What you return should match the material below line for line, except that no image appears in it.

Task data: Begin

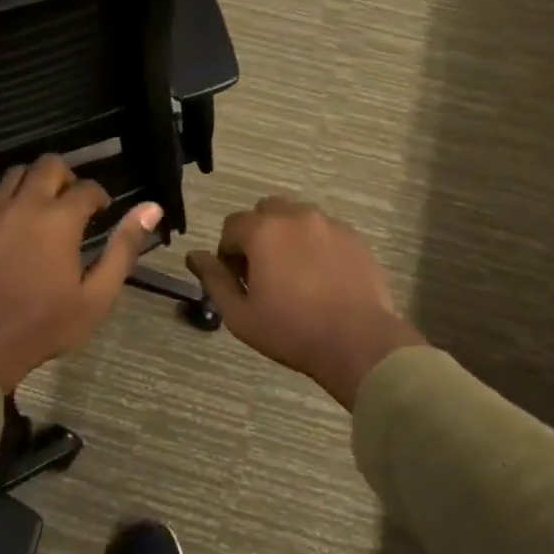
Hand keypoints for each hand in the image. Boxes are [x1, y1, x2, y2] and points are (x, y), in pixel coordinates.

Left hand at [0, 156, 162, 395]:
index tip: (103, 212)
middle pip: (49, 164)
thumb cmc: (46, 324)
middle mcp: (26, 205)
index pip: (87, 188)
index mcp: (60, 220)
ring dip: (36, 180)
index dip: (100, 196)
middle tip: (74, 203)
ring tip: (44, 206)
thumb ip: (124, 248)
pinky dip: (5, 195)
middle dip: (68, 176)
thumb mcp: (98, 295)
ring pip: (16, 172)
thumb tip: (151, 208)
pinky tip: (13, 217)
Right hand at [187, 198, 422, 408]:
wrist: (358, 341)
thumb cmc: (291, 331)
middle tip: (264, 273)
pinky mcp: (354, 237)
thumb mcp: (240, 314)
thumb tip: (195, 256)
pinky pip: (324, 230)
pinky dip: (315, 244)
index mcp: (264, 231)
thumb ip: (214, 279)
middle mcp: (296, 216)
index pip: (232, 225)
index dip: (229, 253)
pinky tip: (321, 277)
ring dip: (287, 236)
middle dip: (257, 235)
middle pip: (265, 211)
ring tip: (294, 274)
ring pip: (297, 217)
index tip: (239, 280)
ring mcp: (329, 224)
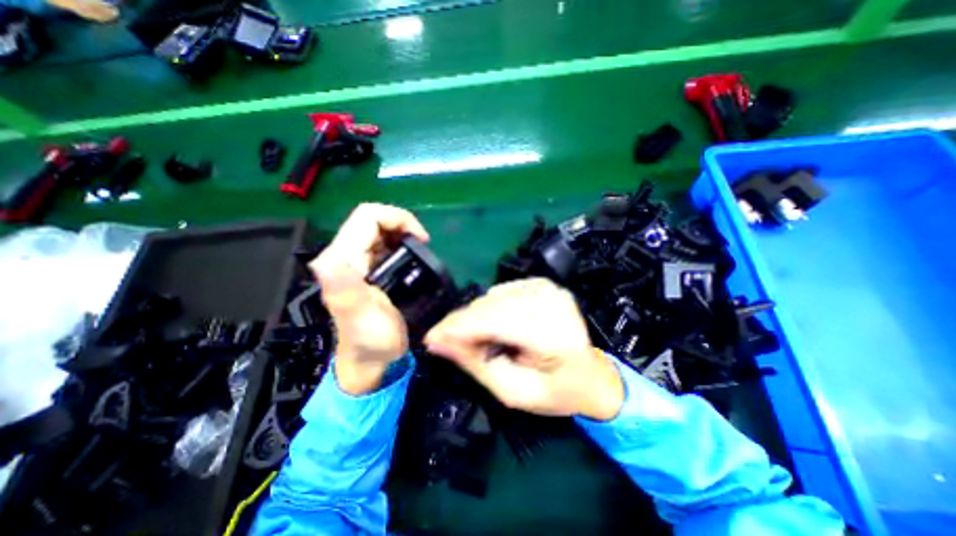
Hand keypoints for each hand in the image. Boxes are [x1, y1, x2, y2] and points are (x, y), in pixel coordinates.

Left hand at [312, 204, 431, 395]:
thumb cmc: (371, 342)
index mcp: (342, 261)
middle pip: (372, 220)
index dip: (397, 218)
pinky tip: (411, 258)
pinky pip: (383, 245)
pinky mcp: (366, 270)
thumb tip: (328, 261)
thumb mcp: (362, 318)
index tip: (421, 239)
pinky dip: (400, 244)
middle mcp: (345, 256)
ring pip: (378, 231)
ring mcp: (356, 263)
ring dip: (401, 234)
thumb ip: (346, 290)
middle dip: (401, 225)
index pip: (367, 217)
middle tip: (422, 245)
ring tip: (419, 251)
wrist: (371, 361)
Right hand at [427, 279, 628, 420]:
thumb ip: (475, 364)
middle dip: (462, 324)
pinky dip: (491, 308)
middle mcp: (551, 302)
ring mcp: (548, 289)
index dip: (458, 328)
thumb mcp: (513, 392)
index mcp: (552, 334)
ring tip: (480, 340)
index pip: (494, 320)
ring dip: (476, 317)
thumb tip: (439, 343)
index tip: (431, 339)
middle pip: (490, 305)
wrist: (591, 375)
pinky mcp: (543, 284)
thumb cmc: (557, 391)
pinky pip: (502, 291)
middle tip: (447, 343)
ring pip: (492, 296)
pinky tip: (498, 326)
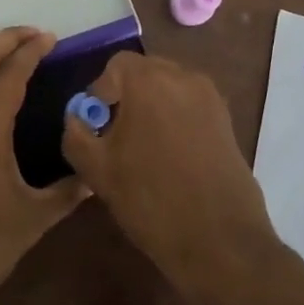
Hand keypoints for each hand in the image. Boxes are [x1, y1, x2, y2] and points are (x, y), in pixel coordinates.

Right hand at [61, 50, 278, 294]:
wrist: (218, 239)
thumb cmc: (149, 199)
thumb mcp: (95, 169)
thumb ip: (76, 133)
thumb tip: (77, 118)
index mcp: (149, 80)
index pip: (115, 65)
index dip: (100, 92)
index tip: (96, 125)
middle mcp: (184, 77)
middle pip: (145, 71)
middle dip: (126, 96)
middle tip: (116, 134)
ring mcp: (211, 98)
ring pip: (169, 88)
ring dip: (152, 107)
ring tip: (143, 147)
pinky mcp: (227, 121)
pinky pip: (190, 105)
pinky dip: (175, 119)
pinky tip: (170, 156)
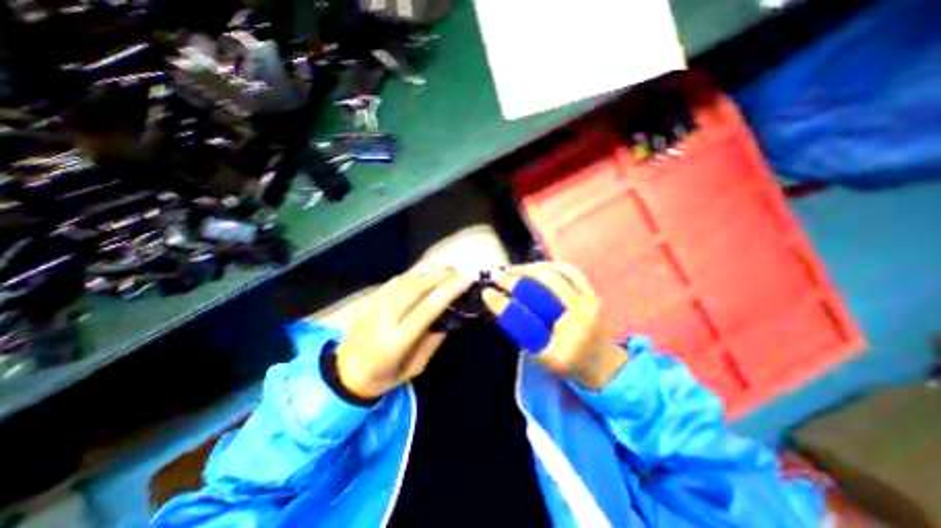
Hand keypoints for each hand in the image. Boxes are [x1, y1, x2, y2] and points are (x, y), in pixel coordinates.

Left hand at [334, 268, 473, 400]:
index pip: (427, 309)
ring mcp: (372, 308)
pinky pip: (392, 283)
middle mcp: (383, 320)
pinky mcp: (366, 301)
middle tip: (458, 271)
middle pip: (415, 289)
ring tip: (445, 271)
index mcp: (396, 341)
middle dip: (440, 276)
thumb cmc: (383, 377)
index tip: (466, 279)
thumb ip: (432, 342)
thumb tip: (450, 317)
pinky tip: (423, 275)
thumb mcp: (413, 369)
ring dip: (427, 273)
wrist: (343, 374)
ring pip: (404, 282)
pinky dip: (411, 276)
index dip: (448, 291)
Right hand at [484, 261, 623, 389]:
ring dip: (534, 267)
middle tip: (499, 275)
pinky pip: (572, 271)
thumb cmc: (570, 364)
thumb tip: (502, 305)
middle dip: (518, 277)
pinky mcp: (594, 293)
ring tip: (516, 269)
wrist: (604, 365)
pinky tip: (538, 267)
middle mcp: (581, 315)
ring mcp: (591, 301)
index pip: (527, 318)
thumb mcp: (542, 357)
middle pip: (546, 285)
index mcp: (565, 341)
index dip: (503, 304)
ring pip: (560, 272)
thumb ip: (523, 333)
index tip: (487, 293)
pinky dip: (552, 265)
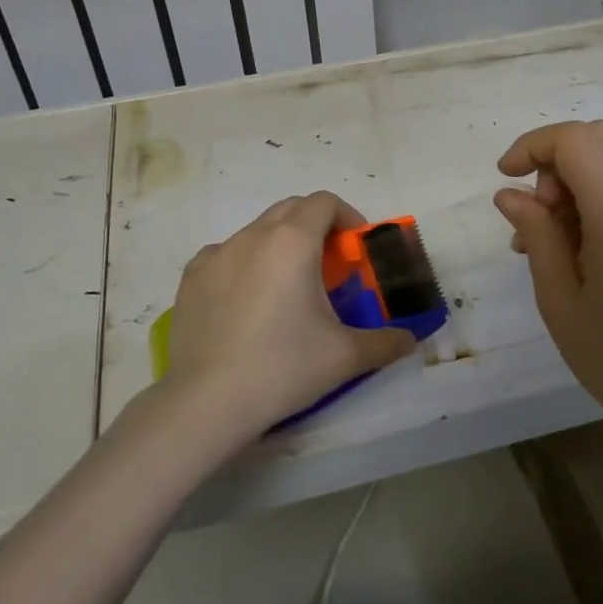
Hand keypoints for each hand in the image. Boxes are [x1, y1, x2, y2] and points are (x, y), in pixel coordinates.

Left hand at [160, 191, 417, 446]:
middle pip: (291, 209)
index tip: (356, 248)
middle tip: (329, 265)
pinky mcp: (191, 277)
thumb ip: (385, 342)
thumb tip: (410, 341)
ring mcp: (217, 254)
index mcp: (293, 242)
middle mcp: (253, 236)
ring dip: (280, 244)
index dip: (347, 217)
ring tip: (287, 287)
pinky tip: (246, 300)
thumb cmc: (283, 367)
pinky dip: (244, 264)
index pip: (324, 202)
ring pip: (257, 231)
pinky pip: (225, 255)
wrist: (208, 401)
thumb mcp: (345, 356)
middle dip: (315, 226)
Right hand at [493, 121, 602, 428]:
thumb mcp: (559, 299)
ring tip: (545, 237)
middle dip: (552, 157)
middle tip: (534, 210)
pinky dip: (590, 194)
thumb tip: (509, 193)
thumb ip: (536, 235)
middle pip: (596, 136)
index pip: (574, 140)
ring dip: (570, 177)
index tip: (504, 179)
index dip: (532, 146)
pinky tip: (571, 245)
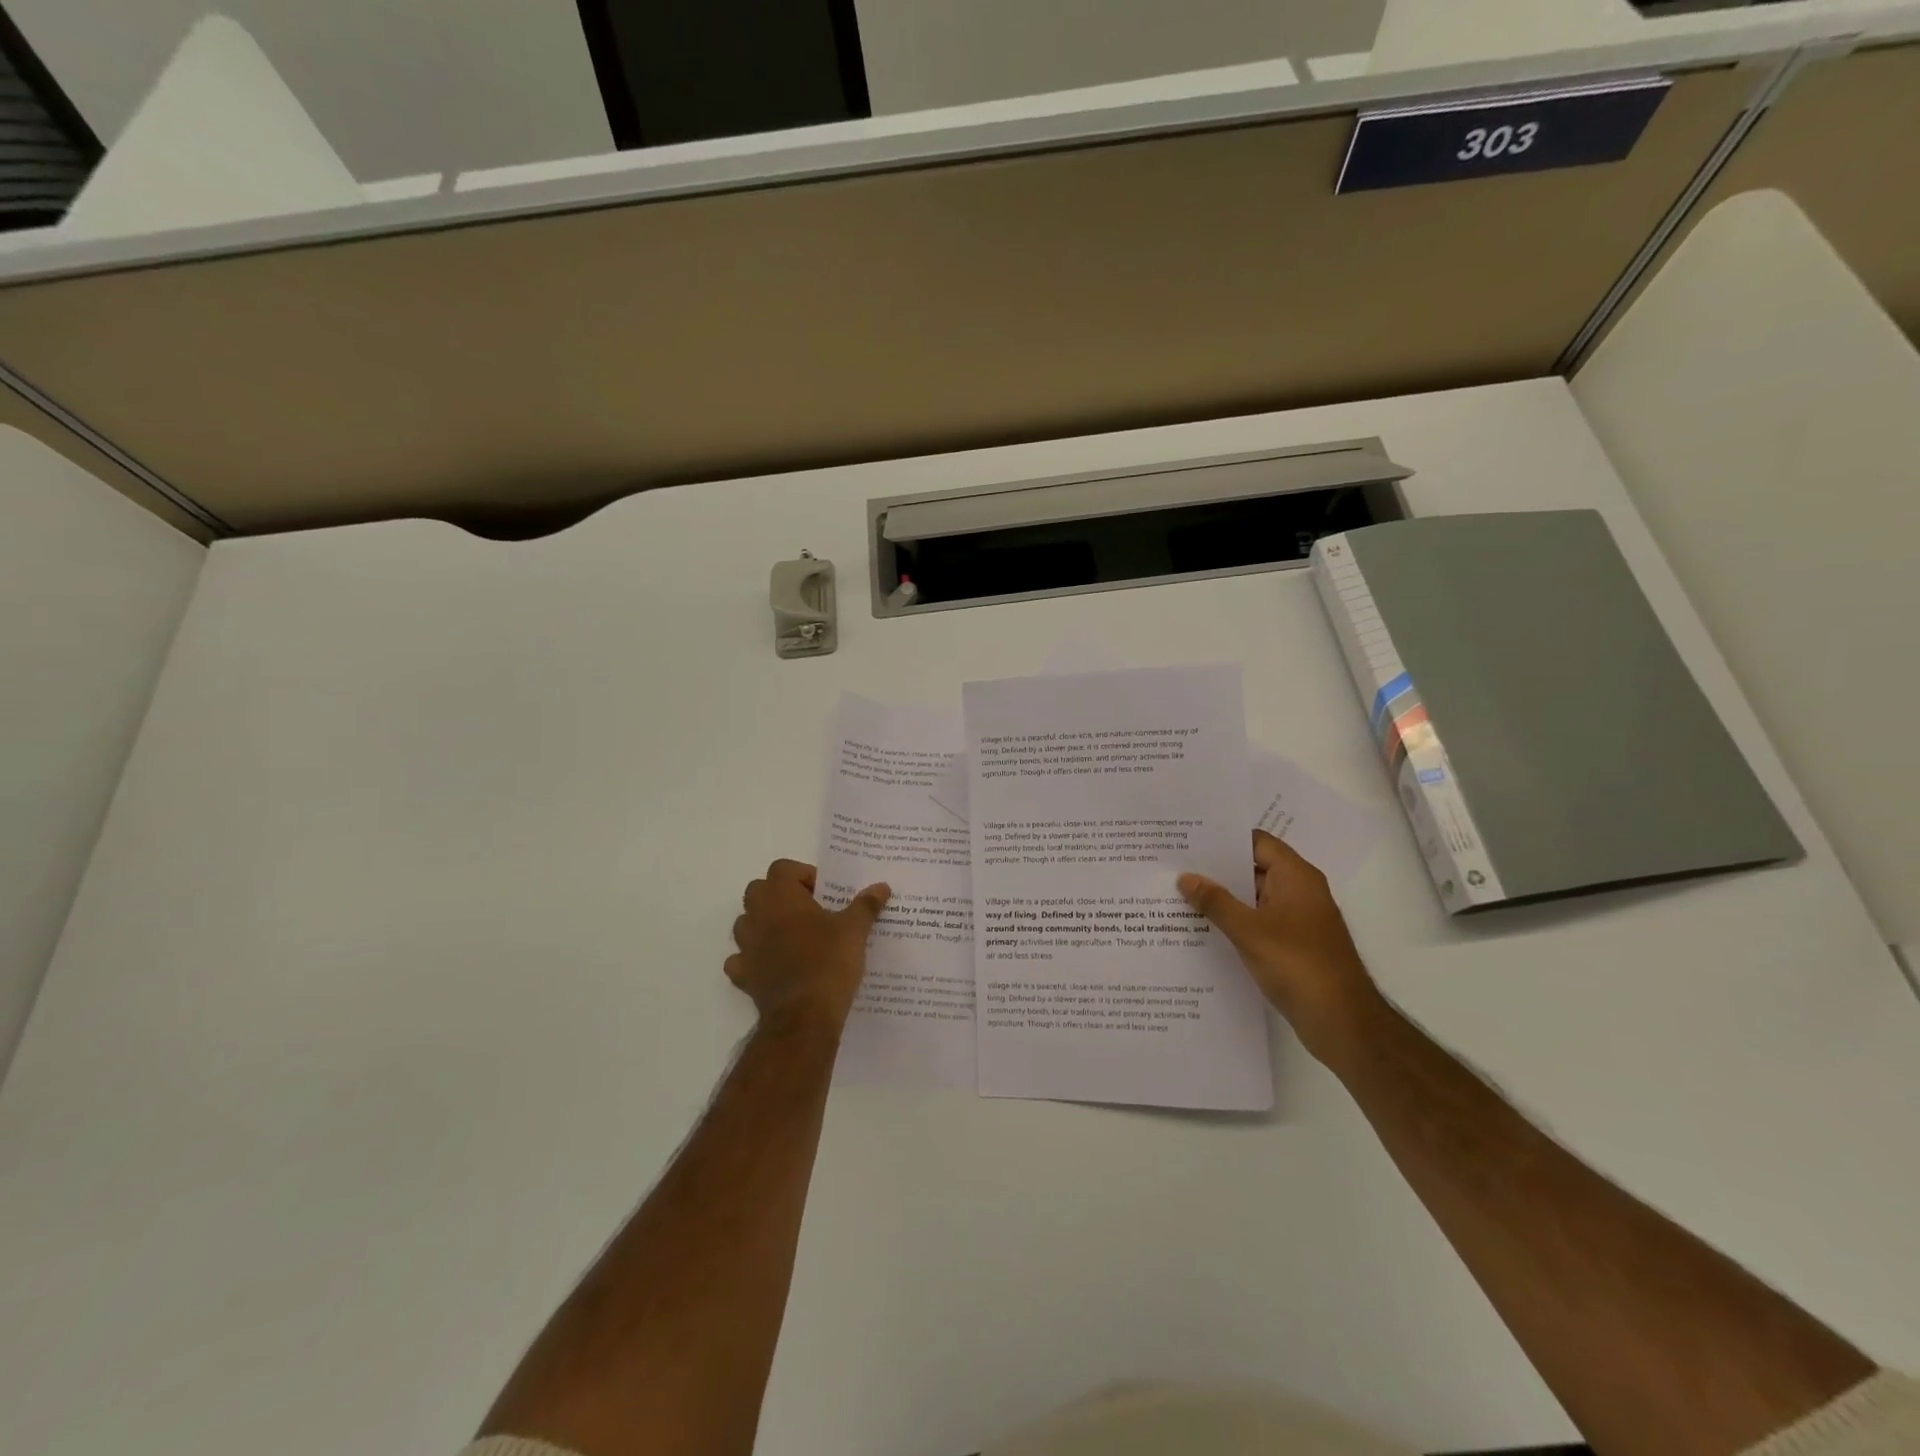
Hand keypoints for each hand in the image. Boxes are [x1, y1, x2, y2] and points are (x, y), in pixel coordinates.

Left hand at [728, 859, 890, 1033]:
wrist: (804, 1016)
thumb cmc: (829, 962)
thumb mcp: (855, 930)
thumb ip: (866, 905)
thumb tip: (881, 887)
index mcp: (781, 897)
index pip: (782, 868)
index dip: (802, 875)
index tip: (824, 893)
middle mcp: (757, 916)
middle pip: (759, 891)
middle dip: (781, 896)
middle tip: (810, 911)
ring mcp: (746, 947)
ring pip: (746, 923)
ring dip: (765, 924)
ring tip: (794, 937)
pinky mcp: (744, 976)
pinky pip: (742, 959)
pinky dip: (754, 959)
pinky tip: (774, 966)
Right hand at [1178, 830, 1383, 1062]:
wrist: (1342, 1022)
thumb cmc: (1297, 965)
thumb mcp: (1249, 930)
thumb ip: (1215, 902)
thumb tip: (1186, 877)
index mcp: (1296, 877)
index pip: (1257, 842)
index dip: (1224, 838)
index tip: (1188, 837)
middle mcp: (1300, 891)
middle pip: (1254, 868)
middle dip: (1217, 868)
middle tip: (1175, 864)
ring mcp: (1298, 919)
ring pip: (1254, 897)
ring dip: (1224, 897)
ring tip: (1180, 893)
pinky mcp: (1294, 945)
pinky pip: (1259, 921)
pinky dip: (1235, 920)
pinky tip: (1203, 927)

Task data: End

• [The answer]:
Hand keypoints for each hand in the image. Boxes are [x1, y1, x2, y2] and points are (x, y), in pixel coordinates.

Left hand at [0, 156, 162, 395]:
index tip: (103, 212)
middle pip: (49, 164)
thumb cmc: (46, 324)
middle mcp: (26, 205)
index pip: (87, 188)
index mcp: (60, 220)
ring dip: (36, 180)
index dip: (100, 196)
middle tip: (74, 203)
ring tip: (44, 206)
thumb ip: (124, 248)
pinky dip: (5, 195)
middle dip: (68, 176)
thumb mcp: (98, 295)
ring pip: (16, 172)
thumb tip: (151, 208)
pinky tip: (13, 217)
Right hand at [187, 198, 422, 408]:
wrist: (358, 341)
thumb cmc: (291, 331)
middle tip: (264, 273)
pinky mcp: (354, 237)
thumb mcp: (240, 314)
thumb tip: (195, 256)
pinky pip: (324, 230)
pinky dip: (315, 244)
index mcp: (264, 231)
thumb ip: (214, 279)
middle mcp: (296, 216)
index pip: (232, 225)
index dip: (229, 253)
pinky tip: (321, 277)
ring dip: (287, 236)
middle dip: (257, 235)
middle pip: (265, 211)
ring tip: (294, 274)
ring pip: (297, 217)
index tip: (239, 280)
ring mcp: (329, 224)
Hand keypoints for each hand in the image. Boxes are [x1, y1, x2, y2] and points are (x, y), in pixel coordinates.

Left hand at [312, 204, 431, 395]:
thumb cmc: (371, 342)
index mcp: (342, 261)
middle pip: (372, 220)
index dip: (397, 218)
pinky tip: (411, 258)
pinky pip: (383, 245)
pinky mcp: (366, 270)
thumb tip: (328, 261)
thumb mcp: (362, 318)
index tip: (421, 239)
pinky dip: (400, 244)
middle mcp: (345, 256)
ring pip: (378, 231)
ring mcp: (356, 263)
ring dip: (401, 234)
thumb ip: (346, 290)
middle dip: (401, 225)
index pip: (367, 217)
middle tip: (422, 245)
ring tip: (419, 251)
wrist: (371, 361)
Right hand at [427, 279, 628, 420]:
thumb ip: (475, 364)
middle dip: (462, 324)
pinky dip: (491, 308)
middle mcp: (551, 302)
ring mcp: (548, 289)
index dip: (458, 328)
thumb mcp: (513, 392)
index mcp: (552, 334)
ring tip: (480, 340)
index pip: (494, 320)
ring dip: (476, 317)
thumb tip: (439, 343)
index tip: (431, 339)
middle pip: (490, 305)
wrist: (591, 375)
pinky mcp: (543, 284)
thumb cmc: (557, 391)
pinky pip: (502, 291)
middle tip: (447, 343)
ring pip: (492, 296)
pinky tip: (498, 326)
Hand keypoints for each hand in the image. Boxes are [x1, y1, x2, y2] and points are (x, y), in pixel coordinates.

Right hand at [61, 50, 278, 294]:
wrist: (218, 239)
thumb cmc: (149, 199)
thumb mcp: (95, 169)
thumb ip: (76, 133)
thumb tip: (77, 118)
index mcp: (149, 80)
index pip: (115, 65)
index dip: (100, 92)
index tip: (96, 125)
middle mcp: (184, 77)
middle pip: (145, 71)
middle dip: (126, 96)
middle tip: (116, 134)
ring mcp: (211, 98)
ring pip: (169, 88)
ring dip: (152, 107)
ring tip: (143, 147)
pinky mcp: (227, 121)
pinky pip: (190, 105)
pinky dip: (175, 119)
pinky tip: (170, 156)
Hand keypoints for each hand in the image. Boxes are [x1, y1, x2, y2] and points are (x, y), in pixel coordinates.

Left hand at [334, 268, 473, 400]:
index pip: (427, 309)
ring mcp: (372, 308)
pinky pip: (392, 283)
middle mcp: (383, 320)
pinky mcp: (366, 301)
middle tip: (458, 271)
middle pip: (415, 289)
ring tip: (445, 271)
index mcp: (396, 341)
middle dip: (440, 276)
thumb cmc: (383, 377)
index tip: (466, 279)
thumb ip: (432, 342)
thumb tip: (450, 317)
pinky tip: (423, 275)
thumb mcp: (413, 369)
ring dip: (427, 273)
wrist: (343, 374)
ring pip: (404, 282)
pinky dip: (411, 276)
index dip: (448, 291)
Right hand at [484, 261, 623, 389]:
ring dip: (534, 267)
middle tip: (499, 275)
pinky pip: (572, 271)
thumb cmc: (570, 364)
thumb tip: (502, 305)
middle dip: (518, 277)
pinky mcp: (594, 293)
ring tip: (516, 269)
wrist: (604, 365)
pinky tip: (538, 267)
middle mcp: (581, 315)
ring mcp: (591, 301)
index pip: (527, 318)
thumb mcp: (542, 357)
middle pip: (546, 285)
index mcp: (565, 341)
index dip: (503, 304)
ring pip: (560, 272)
thumb ip: (523, 333)
index tip: (487, 293)
pinky dip: (552, 265)
Hand keypoints for each hand in the image. Boxes are [x1, y1, x2, y2] and points are (x, y), in pixel coordinates.

Left hand at [160, 191, 417, 446]:
middle pip: (291, 209)
index tip: (356, 248)
middle tip: (329, 265)
pinky mcp: (191, 277)
thumb ip: (385, 342)
thumb tip: (410, 341)
ring mcp: (217, 254)
index mcp: (293, 242)
middle mcp: (253, 236)
ring dip: (280, 244)
index dip: (347, 217)
ring tip: (287, 287)
pinky tip: (246, 300)
thumb cmc: (283, 367)
pinky dip: (244, 264)
index pip: (324, 202)
ring pip: (257, 231)
pinky pip: (225, 255)
wrist: (208, 401)
thumb mcp: (345, 356)
middle dip: (315, 226)
Right hand at [493, 121, 602, 428]:
thumb mcp: (559, 299)
ring tip: (545, 237)
middle dip: (552, 157)
middle tip: (534, 210)
pinky dip: (590, 194)
thumb tip: (509, 193)
thumb ip: (536, 235)
middle pip: (596, 136)
index pip: (574, 140)
ring dip: (570, 177)
index tip: (504, 179)
index dip: (532, 146)
pinky tip: (571, 245)
Hand keypoints for each hand in the image. Boxes are [x1, y1, x2, y2] and points are (x, y), in pixel coordinates.

Left hand at [728, 859, 890, 1033]:
wrist: (804, 1016)
thumb cmc: (829, 962)
thumb mcp: (855, 930)
thumb ip: (866, 905)
thumb tip: (881, 887)
index mcp: (781, 897)
index pip: (782, 868)
index dip: (802, 875)
index tip: (824, 893)
middle mcp: (757, 916)
middle pip: (759, 891)
middle dip: (781, 896)
middle tip: (810, 911)
ring mcp: (746, 947)
ring pip: (746, 923)
ring dip: (765, 924)
ring tip: (794, 937)
pinky mcp: (744, 976)
pinky pip: (742, 959)
pinky dip: (754, 959)
pinky tip: (774, 966)
Right hand at [1178, 830, 1383, 1062]:
wrist: (1342, 1022)
thumb cmc: (1297, 965)
thumb mcp: (1249, 930)
thumb ip: (1215, 902)
thumb tip: (1186, 877)
index mcp: (1296, 877)
index pip: (1257, 842)
index dip: (1224, 838)
index tip: (1188, 837)
middle mcp: (1300, 891)
middle pip: (1254, 868)
middle dip: (1217, 868)
middle tip: (1175, 864)
ring mcp: (1298, 919)
ring pip: (1254, 897)
ring dip: (1224, 897)
ring tip: (1180, 893)
pinky mcp: (1294, 945)
pinky pip: (1259, 921)
pinky dip: (1235, 920)
pinky tip: (1203, 927)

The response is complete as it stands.